Gazete Emek-Diyarbakır'daki sivil toplum örgütleri Kırklar Dağı'na yapılacak "Devlet Bahçeli Hatıra Ormanı"na ilişkin basın açıklaması düzenledi. Açıklamada, Devlet Bahçeli'nin isminin Diyarbakır’da bir yere verilmesinin Kürt halkına yönelik saygısızlık ve hakaret olduğu belirtilerek, "Karardan vazgeçin" denildi.

Kentte bulunan kültür ve sanat kurumları başta olmak üzere Sivil Toplum Kuruluşları (STK) ve demokratik kitle örgütleri Kırklar Dağı’na Devlet Bahçeli’nin isminin verilmesini ilişkin tarihi Ongözlü Köprü'de basın açıklaması gerçekleştirdi. Açıklamaya Demokratik Bölgeler Partisi (DBP), Halkların Demokratik Partisi (HDP), Dicle Sanat ve Kültür Derneği'nin yanı sıra birçok kürüm ve kuruluş katıldı. Açıklamadan önce kitle Kürtçe şarkılar eşliğinde halay çekti. Sık sık "Amed faşizme mezar olacak" sloganları atıldı.

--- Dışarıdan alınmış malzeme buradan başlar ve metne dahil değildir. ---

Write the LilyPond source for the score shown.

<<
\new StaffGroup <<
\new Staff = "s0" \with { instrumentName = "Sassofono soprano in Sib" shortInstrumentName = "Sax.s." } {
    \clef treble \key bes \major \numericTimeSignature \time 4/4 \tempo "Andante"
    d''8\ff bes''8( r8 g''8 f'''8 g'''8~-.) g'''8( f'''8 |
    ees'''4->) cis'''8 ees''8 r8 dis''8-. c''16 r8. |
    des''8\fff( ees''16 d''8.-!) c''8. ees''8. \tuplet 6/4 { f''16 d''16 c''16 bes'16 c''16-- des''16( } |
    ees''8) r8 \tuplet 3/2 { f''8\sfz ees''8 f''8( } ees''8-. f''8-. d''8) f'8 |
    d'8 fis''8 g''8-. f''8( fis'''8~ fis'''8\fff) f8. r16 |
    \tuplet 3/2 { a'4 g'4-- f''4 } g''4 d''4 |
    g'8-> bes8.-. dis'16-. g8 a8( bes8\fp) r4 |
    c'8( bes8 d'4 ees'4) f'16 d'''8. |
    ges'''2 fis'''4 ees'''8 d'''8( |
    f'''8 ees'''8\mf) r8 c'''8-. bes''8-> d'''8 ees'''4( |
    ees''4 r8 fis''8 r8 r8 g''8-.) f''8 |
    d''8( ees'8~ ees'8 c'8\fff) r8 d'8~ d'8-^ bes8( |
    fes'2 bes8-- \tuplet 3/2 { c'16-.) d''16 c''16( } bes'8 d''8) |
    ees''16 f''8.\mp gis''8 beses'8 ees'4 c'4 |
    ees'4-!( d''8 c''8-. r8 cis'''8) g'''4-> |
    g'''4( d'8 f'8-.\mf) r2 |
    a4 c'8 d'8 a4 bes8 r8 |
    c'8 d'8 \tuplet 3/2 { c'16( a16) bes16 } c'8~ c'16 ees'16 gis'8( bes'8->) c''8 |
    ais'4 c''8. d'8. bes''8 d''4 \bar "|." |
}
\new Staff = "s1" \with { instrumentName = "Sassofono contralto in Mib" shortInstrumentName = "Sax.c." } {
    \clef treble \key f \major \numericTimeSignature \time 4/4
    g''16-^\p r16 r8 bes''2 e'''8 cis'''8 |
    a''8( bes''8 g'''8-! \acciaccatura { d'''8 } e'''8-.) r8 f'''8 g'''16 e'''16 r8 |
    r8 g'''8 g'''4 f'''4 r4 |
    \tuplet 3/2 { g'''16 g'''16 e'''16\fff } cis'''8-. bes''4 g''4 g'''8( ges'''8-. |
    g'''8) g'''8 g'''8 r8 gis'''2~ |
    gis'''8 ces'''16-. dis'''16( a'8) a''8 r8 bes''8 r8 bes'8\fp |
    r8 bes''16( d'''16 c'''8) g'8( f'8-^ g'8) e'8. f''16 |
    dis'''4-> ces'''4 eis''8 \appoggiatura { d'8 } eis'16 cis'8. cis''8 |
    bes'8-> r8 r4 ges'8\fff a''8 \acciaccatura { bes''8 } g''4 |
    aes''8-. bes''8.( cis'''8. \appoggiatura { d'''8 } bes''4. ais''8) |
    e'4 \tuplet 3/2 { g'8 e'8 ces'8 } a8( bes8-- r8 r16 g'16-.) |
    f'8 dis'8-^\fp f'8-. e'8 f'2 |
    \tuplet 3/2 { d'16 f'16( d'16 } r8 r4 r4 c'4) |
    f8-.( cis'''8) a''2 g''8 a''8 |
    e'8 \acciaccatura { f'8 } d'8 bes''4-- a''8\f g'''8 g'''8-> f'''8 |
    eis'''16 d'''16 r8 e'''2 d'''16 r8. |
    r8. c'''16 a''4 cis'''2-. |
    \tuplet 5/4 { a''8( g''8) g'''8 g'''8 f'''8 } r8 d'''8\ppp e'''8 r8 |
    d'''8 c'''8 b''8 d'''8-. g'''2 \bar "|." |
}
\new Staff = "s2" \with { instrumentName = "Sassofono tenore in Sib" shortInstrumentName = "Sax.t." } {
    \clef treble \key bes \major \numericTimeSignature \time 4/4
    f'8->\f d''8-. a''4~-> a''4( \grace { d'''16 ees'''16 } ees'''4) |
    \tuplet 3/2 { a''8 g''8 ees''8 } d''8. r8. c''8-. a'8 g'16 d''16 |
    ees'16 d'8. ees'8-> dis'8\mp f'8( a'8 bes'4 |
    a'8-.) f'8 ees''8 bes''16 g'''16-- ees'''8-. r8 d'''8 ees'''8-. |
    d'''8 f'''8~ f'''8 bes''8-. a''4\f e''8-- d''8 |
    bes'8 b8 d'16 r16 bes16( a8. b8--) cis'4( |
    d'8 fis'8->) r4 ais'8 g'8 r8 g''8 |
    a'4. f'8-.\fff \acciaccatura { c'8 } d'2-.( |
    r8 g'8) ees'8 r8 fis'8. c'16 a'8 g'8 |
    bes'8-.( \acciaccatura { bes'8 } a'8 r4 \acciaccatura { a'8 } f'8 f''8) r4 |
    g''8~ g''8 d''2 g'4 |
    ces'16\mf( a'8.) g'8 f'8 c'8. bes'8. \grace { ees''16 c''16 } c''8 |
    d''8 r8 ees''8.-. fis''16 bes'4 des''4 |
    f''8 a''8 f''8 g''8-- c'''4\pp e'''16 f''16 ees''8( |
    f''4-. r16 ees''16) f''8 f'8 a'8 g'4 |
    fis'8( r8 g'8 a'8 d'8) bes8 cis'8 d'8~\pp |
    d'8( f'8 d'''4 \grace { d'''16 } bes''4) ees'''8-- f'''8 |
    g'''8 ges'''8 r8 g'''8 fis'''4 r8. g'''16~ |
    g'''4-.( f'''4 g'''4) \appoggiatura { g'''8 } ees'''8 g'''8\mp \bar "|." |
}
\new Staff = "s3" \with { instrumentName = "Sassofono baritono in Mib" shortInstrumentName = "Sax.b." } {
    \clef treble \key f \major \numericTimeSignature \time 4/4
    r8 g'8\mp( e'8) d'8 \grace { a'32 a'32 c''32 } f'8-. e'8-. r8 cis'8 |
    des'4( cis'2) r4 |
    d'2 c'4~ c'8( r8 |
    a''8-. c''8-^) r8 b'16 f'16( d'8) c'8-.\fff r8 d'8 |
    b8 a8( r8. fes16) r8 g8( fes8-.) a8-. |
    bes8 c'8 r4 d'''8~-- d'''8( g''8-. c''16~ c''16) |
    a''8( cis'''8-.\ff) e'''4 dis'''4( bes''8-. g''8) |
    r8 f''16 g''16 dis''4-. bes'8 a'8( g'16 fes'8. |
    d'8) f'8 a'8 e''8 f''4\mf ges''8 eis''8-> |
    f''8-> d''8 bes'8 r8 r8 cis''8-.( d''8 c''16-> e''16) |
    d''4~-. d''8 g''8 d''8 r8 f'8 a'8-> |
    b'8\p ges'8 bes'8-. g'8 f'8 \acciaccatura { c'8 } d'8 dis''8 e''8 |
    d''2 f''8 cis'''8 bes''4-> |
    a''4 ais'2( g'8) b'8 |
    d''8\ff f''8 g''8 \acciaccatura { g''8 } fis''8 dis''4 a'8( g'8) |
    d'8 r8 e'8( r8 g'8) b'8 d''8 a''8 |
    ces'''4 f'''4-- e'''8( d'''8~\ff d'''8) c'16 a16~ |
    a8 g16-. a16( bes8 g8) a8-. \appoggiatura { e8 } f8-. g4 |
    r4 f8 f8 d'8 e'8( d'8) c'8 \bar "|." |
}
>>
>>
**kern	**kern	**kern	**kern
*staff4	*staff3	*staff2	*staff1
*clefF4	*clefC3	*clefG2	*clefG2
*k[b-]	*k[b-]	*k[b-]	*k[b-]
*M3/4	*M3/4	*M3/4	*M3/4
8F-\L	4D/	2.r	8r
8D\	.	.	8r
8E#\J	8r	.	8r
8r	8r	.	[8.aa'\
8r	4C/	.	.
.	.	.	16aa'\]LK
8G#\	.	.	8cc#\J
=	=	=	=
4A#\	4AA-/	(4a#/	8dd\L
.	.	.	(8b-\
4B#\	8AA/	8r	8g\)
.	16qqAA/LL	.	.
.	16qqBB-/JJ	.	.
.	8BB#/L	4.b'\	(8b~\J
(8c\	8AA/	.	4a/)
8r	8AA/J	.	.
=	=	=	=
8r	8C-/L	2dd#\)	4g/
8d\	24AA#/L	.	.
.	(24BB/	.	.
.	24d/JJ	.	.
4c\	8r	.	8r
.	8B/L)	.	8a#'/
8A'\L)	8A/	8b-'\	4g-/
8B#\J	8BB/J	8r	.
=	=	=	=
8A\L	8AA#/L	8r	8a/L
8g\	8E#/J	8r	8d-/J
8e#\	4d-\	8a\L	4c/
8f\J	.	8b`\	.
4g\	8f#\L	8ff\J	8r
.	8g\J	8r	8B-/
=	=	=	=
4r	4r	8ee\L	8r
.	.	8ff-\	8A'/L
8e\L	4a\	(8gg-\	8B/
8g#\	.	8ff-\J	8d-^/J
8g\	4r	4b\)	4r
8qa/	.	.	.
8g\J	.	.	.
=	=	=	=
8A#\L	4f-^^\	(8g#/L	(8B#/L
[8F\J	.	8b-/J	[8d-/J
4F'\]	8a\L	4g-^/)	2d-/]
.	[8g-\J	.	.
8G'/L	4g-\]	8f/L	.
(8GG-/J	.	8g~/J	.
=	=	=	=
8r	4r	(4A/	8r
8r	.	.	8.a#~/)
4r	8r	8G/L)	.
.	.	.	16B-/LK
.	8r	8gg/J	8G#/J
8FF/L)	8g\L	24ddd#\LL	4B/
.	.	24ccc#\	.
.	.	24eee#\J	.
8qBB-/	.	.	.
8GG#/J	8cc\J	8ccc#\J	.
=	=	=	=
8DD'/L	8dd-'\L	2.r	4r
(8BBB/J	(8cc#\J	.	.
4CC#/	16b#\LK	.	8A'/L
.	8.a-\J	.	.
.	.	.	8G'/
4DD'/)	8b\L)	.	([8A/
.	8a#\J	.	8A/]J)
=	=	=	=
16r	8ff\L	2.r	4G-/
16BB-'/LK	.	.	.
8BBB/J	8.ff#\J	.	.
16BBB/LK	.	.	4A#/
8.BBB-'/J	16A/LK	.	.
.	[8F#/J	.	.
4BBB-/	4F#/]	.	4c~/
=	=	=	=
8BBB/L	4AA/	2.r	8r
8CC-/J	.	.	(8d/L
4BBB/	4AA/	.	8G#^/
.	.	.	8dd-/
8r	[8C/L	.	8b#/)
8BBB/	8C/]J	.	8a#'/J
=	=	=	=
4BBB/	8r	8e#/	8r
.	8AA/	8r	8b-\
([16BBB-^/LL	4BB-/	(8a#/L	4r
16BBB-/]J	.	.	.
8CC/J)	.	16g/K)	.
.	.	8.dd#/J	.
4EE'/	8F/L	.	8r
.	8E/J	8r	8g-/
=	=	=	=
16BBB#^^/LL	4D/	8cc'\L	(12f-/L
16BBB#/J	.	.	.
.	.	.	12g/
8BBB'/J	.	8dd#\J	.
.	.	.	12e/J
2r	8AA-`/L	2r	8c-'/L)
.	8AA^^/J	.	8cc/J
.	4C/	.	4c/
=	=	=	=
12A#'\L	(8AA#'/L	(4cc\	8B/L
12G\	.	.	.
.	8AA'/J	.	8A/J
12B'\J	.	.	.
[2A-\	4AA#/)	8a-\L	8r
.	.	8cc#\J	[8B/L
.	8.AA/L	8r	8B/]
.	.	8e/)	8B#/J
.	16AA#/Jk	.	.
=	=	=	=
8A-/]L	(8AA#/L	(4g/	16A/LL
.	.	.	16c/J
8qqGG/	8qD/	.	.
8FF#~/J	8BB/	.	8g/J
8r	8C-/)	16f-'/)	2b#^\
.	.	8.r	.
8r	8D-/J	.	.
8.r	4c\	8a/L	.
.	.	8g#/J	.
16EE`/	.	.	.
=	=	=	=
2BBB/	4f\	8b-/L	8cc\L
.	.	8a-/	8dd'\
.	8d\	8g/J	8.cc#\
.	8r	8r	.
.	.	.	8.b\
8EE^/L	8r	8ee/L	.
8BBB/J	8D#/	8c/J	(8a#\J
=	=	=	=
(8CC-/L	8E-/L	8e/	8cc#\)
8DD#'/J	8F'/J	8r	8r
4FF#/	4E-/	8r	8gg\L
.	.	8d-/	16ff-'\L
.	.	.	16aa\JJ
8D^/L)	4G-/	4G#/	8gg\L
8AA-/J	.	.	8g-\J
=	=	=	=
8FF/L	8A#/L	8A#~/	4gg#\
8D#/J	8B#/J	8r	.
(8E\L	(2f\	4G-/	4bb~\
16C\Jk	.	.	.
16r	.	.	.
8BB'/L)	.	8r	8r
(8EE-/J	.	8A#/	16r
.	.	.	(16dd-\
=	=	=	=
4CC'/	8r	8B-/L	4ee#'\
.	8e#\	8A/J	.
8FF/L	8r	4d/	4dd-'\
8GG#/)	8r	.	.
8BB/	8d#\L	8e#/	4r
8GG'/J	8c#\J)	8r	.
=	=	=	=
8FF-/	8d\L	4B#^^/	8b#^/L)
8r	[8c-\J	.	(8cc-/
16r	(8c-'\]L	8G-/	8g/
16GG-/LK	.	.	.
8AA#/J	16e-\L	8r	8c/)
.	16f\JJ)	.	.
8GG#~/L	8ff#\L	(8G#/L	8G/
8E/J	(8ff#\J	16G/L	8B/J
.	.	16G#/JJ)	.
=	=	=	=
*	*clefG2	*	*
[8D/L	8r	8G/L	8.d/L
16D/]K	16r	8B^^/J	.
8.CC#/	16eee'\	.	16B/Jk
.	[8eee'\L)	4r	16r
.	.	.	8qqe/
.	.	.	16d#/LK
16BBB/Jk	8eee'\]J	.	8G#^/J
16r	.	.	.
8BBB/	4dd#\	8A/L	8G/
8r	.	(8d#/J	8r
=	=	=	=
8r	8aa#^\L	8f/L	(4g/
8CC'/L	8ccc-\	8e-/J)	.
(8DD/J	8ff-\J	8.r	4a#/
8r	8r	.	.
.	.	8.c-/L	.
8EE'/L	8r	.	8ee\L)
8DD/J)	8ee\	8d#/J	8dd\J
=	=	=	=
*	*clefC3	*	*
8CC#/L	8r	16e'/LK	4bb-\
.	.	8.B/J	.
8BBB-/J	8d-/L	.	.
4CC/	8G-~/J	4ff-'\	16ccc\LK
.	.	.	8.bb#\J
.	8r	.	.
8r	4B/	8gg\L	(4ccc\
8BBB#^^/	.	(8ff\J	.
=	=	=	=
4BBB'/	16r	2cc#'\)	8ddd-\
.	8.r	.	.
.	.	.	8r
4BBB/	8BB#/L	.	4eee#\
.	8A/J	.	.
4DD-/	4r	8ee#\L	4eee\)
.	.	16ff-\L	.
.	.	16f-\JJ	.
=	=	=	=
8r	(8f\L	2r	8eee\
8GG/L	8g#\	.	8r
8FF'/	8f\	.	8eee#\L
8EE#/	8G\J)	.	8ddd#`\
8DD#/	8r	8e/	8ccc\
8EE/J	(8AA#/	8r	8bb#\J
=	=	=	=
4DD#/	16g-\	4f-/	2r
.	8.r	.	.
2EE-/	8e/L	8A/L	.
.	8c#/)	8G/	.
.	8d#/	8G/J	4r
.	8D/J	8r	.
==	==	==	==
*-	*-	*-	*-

“KÜRTLERE YÖNELİK KIRIM POLİTİKALARI ARALIKSIZ SÜRÜYOR"

Kitle adına basın açıklamasını Kürtçe okuyan Dicle Kültür Sanat Derneği üyesi Suphi Orhan, “Diyarbakır’da bulunan başta kültür ve sanat kurumları olmak üzere tüm sivil toplum kurum ve kuruluşları olarak bu açıklamayı yapmayı gerekli görerek halkımıza çağrımızdır. Bu son günlerde MHP Genel Başkanı Devlet Bahçeli adına Diyarbakır Kırklar Dağı alanında bir hatıra ormanı oluşturulacağı haberi yayıldı. Bu haber şok edici bir tarzda halkımızın ve kamuoyunun gündemine düştü. Kayyum ve Orman Müdürlüğü tarafından Kırklar Dağında 210 dönüm arazi sözü edilen hatıra ormanı için tahsis edilmiştir. Kürt halkına yönelik Cumhuriyetin kuruluşundan bu yana kültür kırım politikaları aralıksız sürdürülmüş, bu durum bugün de böylesi bir örnekle somut olarak kamuoyunun gözü önündedir” dedi.

"KÜRT HALKI BU FAŞİST KARARI TANIMAYACAKTIR"

"Kürt halkına düşmanlık yapan Devlet Bahçeli gibi kir kişinin ismini Diyarbakır’da bir yere verilmesinin Kürt halkı için saygısızlıktır ve büyük bir hakarettir” diyen Orhan, şunları dile getirdi: "Bu tarihin kendisine de bir saygısızlıktır. İktidar ve devlet kurumlarının Kürt halkının bilinci ve hafızasıyla bu kadar oynamalarının sebebi de bu halkın direniş gerçekliğini bilmemeleridir. Dolayısıyla faşizmin geldiği düzey artık tarihi yerlerin ismine bile tahammüllerinin kalmadığını göstermektedir. Kürt halkını kültürel bilinçlerinden koparmak için birey isimlerinden tutun köy ve kentlerin, sokak ve caddelerin, vadi ve ırmakların, dağ isimlerine kadar; hatta iş yeri isimlerini değiştirmeye kadar götürmüştür. Bugün de bu topluma karşı yapılan en büyük saygısızlık, bu toplumun yeminli düşmanı olan birisinin adına bir ormanlık alan oluşturmaktır. Bununla açıkça söyledikleri; ‘önce sizi kültürel ve tarihi açıdan, sonra da her açıdan yok edeceğiz, size ait hiçbir şeyi bırakmayacağız’ Kürt halkı hiçbir şekilde bu faşist kararları tanımayacak ve boyun eğmeyecektir. Nasıl ki tarihinde soykırım politikalarına karşı direnmiş bugün de direnerek boyun eğmeyecektir”

"ACİLEN KARARDAN VAZGEÇİLMELİDİR"

Karardan acilen vazgeçilmesi çağrısı yapan Orhan, "Diyarbakır’da bulunan başta kültür ve sanat kurumları olmak üzere tüm sivil toplum kurum ve kuruluşları olarak hiçbir şekilde ve koşulda bu kararı tanımıyoruz. Bu halkın kültür ve tarihine sahip çıkmak hepimizin, herkesin görevidir. Bizler her türlü soykırım ve asimilasyon politikasına karşı halkımızla birlikte mücadele edeceğiz. Tüm halkımıza çağrımız bu tür kararların uygulamasına karşı seslerini yükseltmeleridir ve yol vermemeleridir” dedi.